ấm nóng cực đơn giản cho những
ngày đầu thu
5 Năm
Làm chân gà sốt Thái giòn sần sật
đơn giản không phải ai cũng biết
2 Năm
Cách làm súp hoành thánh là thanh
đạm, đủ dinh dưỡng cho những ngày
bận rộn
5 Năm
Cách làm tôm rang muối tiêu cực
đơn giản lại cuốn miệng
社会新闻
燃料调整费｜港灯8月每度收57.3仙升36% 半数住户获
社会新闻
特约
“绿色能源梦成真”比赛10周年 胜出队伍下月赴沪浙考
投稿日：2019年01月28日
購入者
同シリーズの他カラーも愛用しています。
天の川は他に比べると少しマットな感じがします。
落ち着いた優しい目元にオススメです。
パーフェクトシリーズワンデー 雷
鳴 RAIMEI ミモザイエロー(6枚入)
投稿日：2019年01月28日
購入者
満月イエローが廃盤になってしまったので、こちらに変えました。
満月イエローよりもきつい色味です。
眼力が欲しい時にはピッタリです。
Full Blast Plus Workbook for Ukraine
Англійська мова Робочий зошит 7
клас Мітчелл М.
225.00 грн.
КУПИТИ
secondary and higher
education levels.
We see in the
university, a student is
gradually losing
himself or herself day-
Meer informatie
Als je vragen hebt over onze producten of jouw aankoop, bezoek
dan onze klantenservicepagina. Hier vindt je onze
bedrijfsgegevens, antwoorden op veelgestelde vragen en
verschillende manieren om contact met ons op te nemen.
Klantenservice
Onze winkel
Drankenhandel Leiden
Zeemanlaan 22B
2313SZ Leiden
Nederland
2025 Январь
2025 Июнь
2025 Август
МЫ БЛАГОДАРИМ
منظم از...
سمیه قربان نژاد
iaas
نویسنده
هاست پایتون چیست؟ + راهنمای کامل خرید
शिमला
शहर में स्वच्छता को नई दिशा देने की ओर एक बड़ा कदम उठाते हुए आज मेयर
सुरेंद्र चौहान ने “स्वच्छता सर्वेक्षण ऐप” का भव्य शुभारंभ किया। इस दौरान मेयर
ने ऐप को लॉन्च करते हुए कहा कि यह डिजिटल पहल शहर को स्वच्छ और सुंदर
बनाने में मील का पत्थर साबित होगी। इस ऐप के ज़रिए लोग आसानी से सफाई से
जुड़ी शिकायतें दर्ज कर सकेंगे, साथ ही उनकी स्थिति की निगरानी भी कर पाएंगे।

• Problem details:
Pick out every line in the records that contains the word "ngày".

• Task answer:
ngày đầu thu
đạm, đủ dinh dưỡng cho những ngày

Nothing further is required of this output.